— What this task involves —
Would you output all the lines below precisely as they stand, leaving each picture out?

— Exercise input —

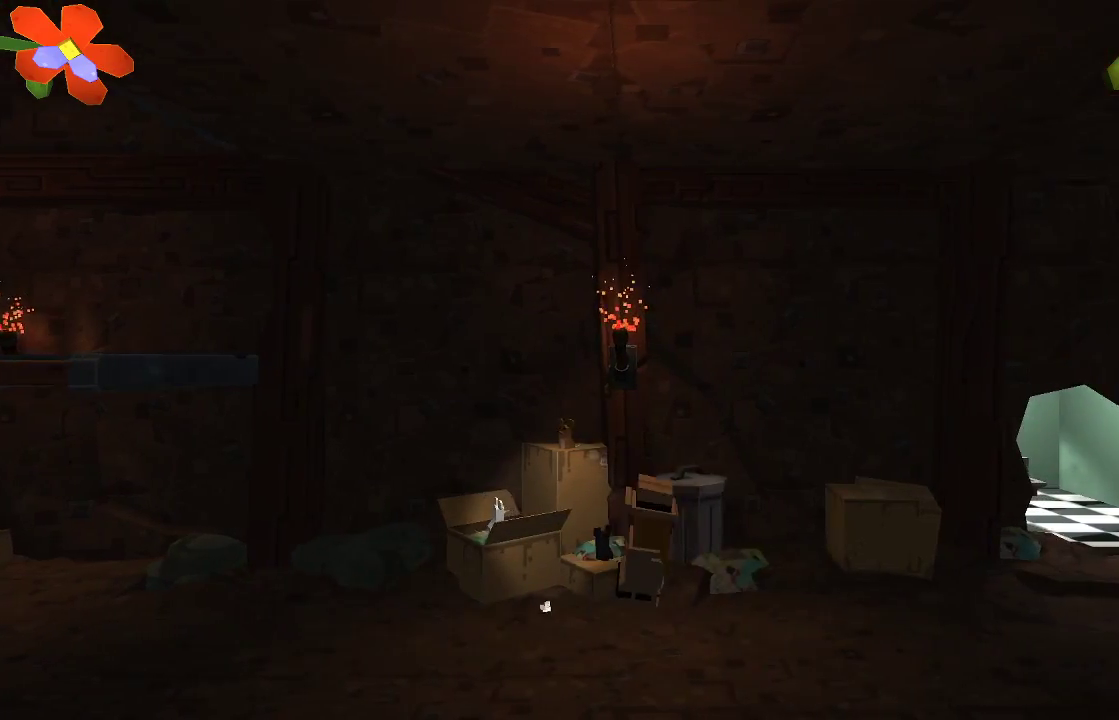
{"buttons": [], "left_stick": "right", "right_stick": "center", "events": []}
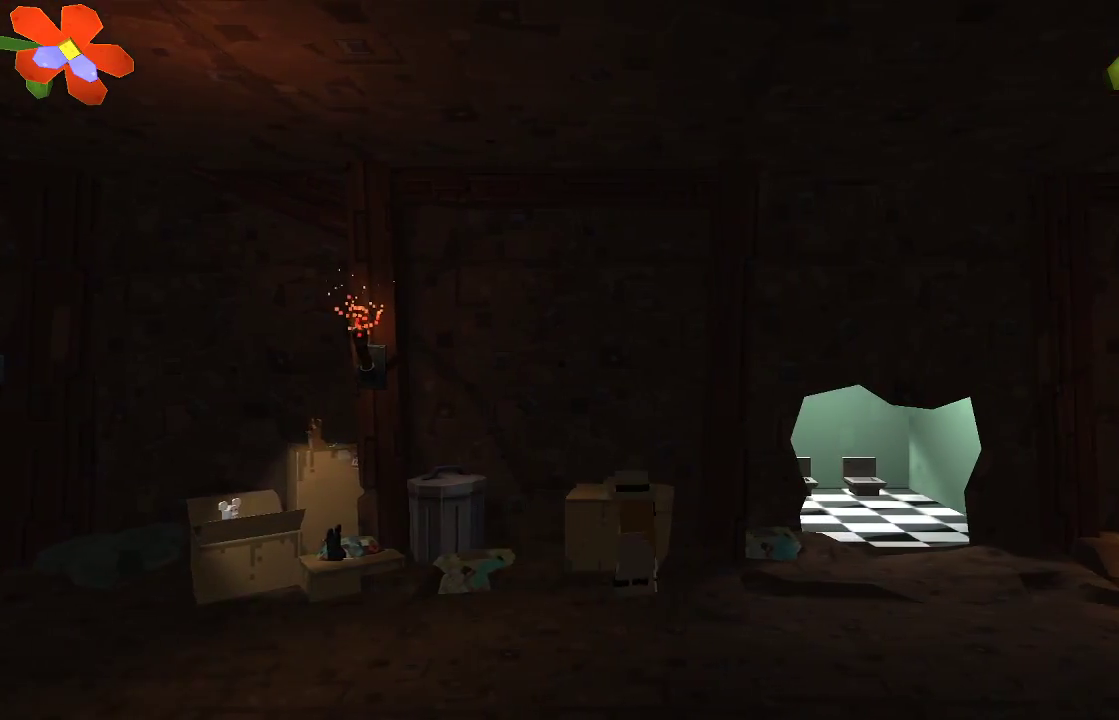
{"buttons": [], "left_stick": "right", "right_stick": "center", "events": []}
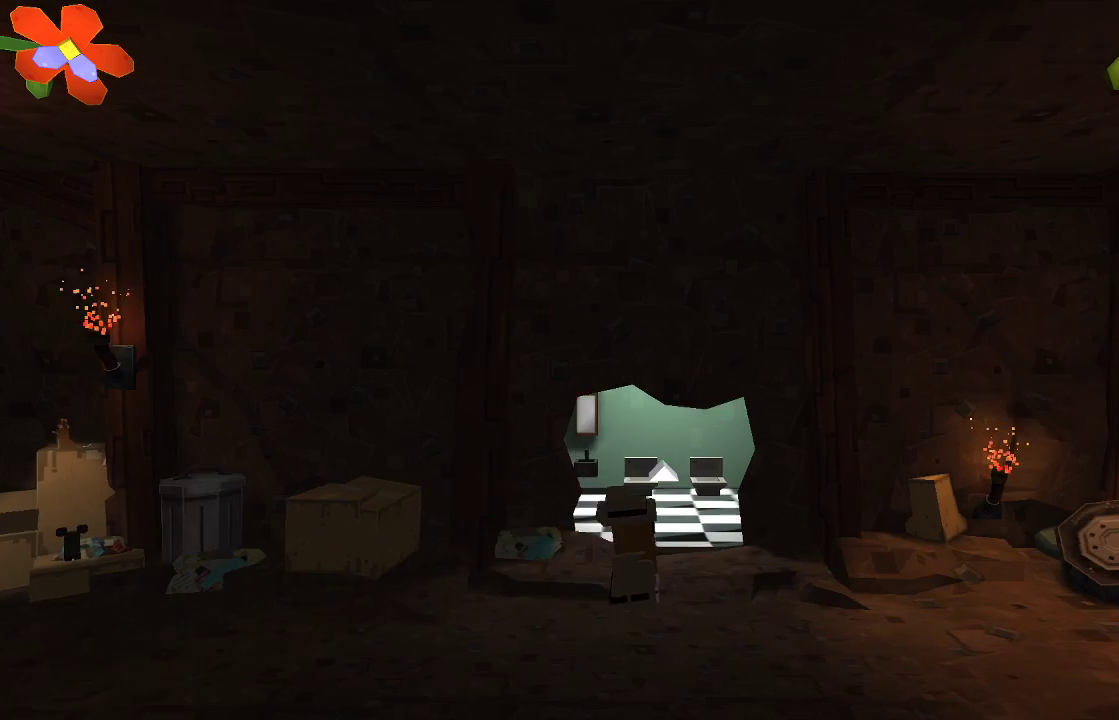
{"buttons": [], "left_stick": "center", "right_stick": "center", "events": [[67, "left_stick", "up"], [267, "left_stick", "center"]]}
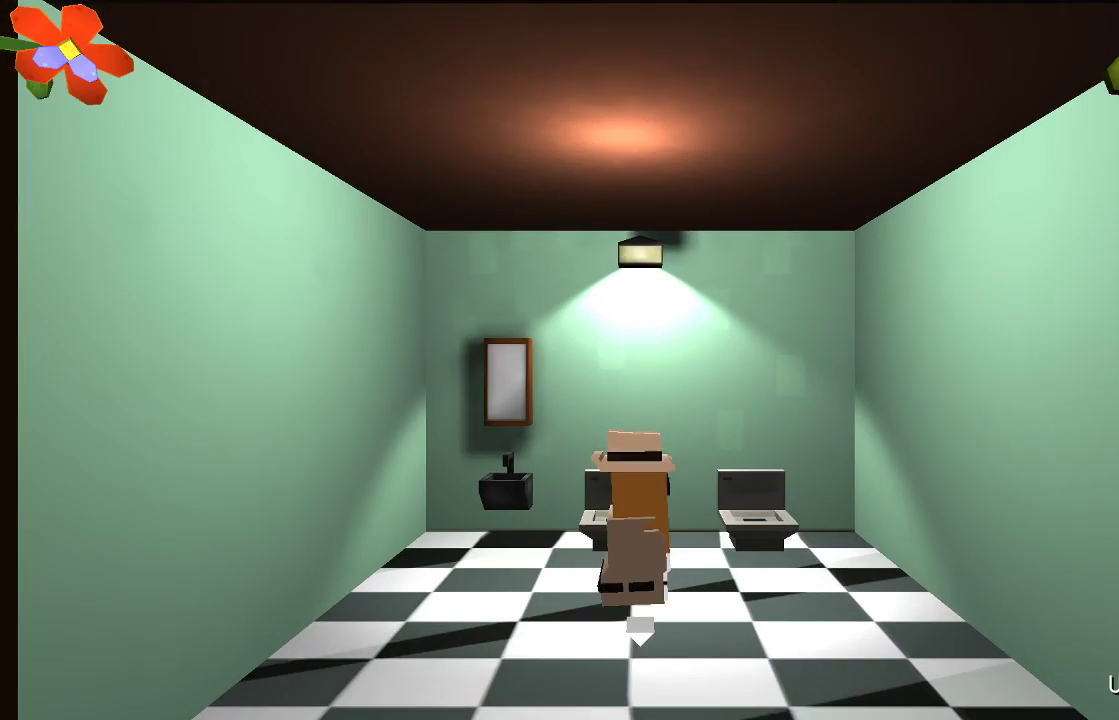
{"buttons": [], "left_stick": "center", "right_stick": "center", "events": [[300, "CIRCLE", "down"], [367, "CIRCLE", "up"]]}
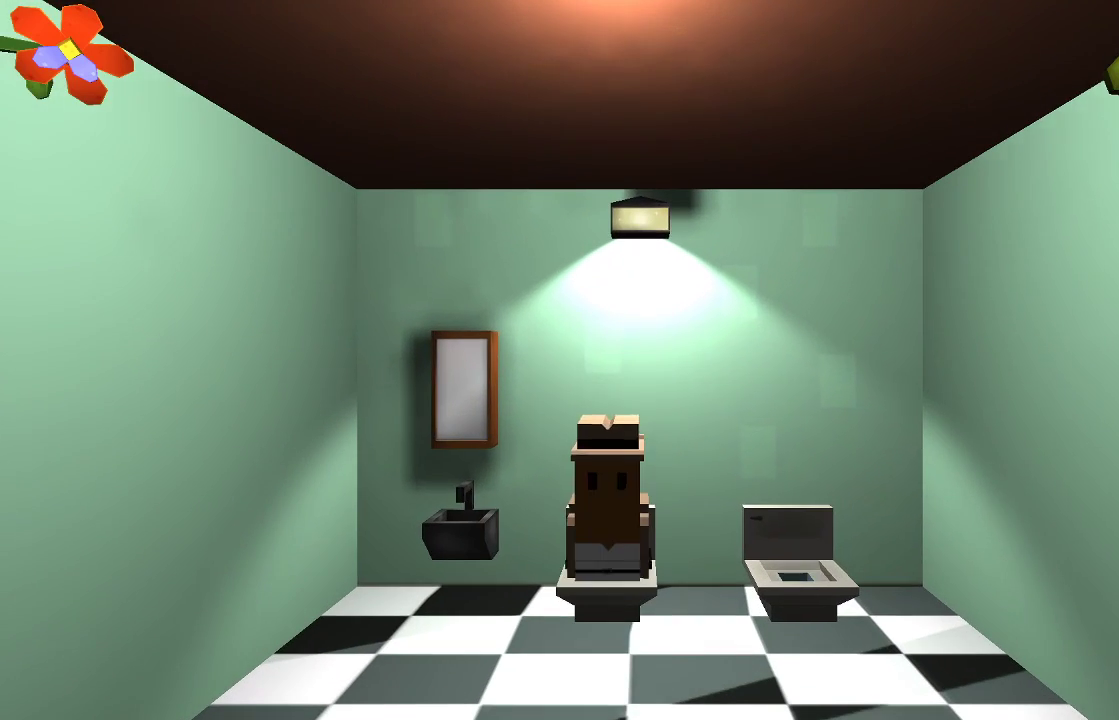
{"buttons": [], "left_stick": "center", "right_stick": "center", "events": []}
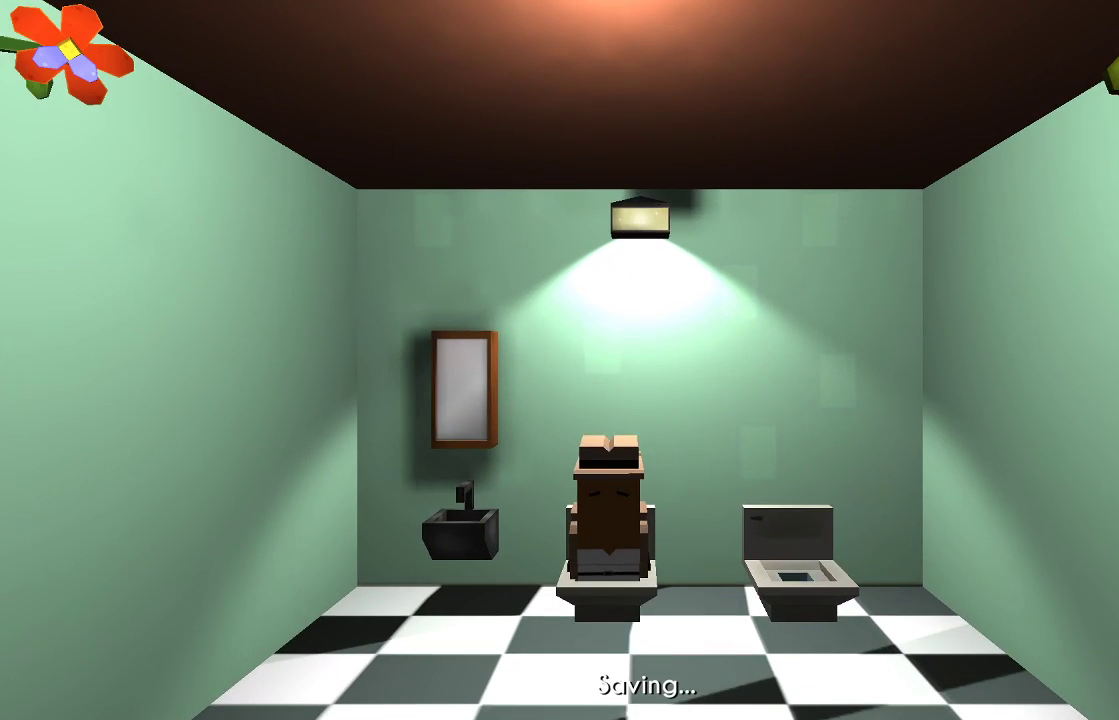
{"buttons": [], "left_stick": "center", "right_stick": "center", "events": []}
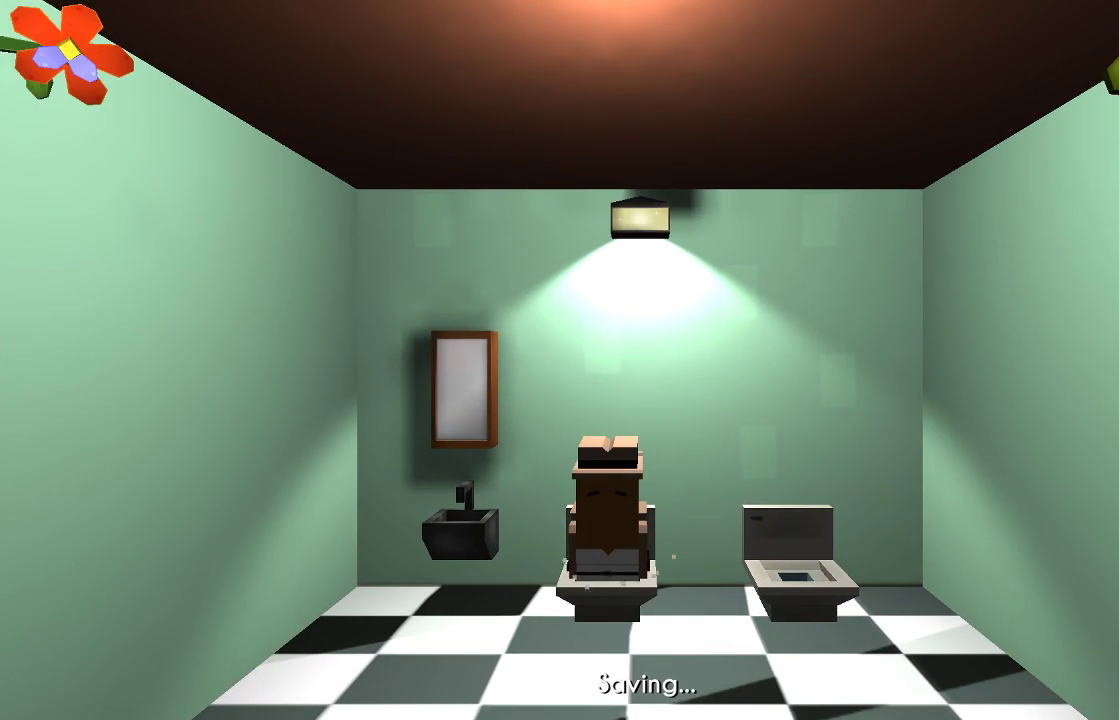
{"buttons": [], "left_stick": "center", "right_stick": "center", "events": []}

— Task output —
{"buttons": [], "left_stick": "right", "right_stick": "center", "events": []}
{"buttons": [], "left_stick": "right", "right_stick": "center", "events": []}
{"buttons": [], "left_stick": "center", "right_stick": "center", "events": [[67, "left_stick", "up"], [267, "left_stick", "center"]]}
{"buttons": [], "left_stick": "center", "right_stick": "center", "events": [[300, "CIRCLE", "down"], [367, "CIRCLE", "up"]]}
{"buttons": [], "left_stick": "center", "right_stick": "center", "events": []}
{"buttons": [], "left_stick": "center", "right_stick": "center", "events": []}
{"buttons": [], "left_stick": "center", "right_stick": "center", "events": []}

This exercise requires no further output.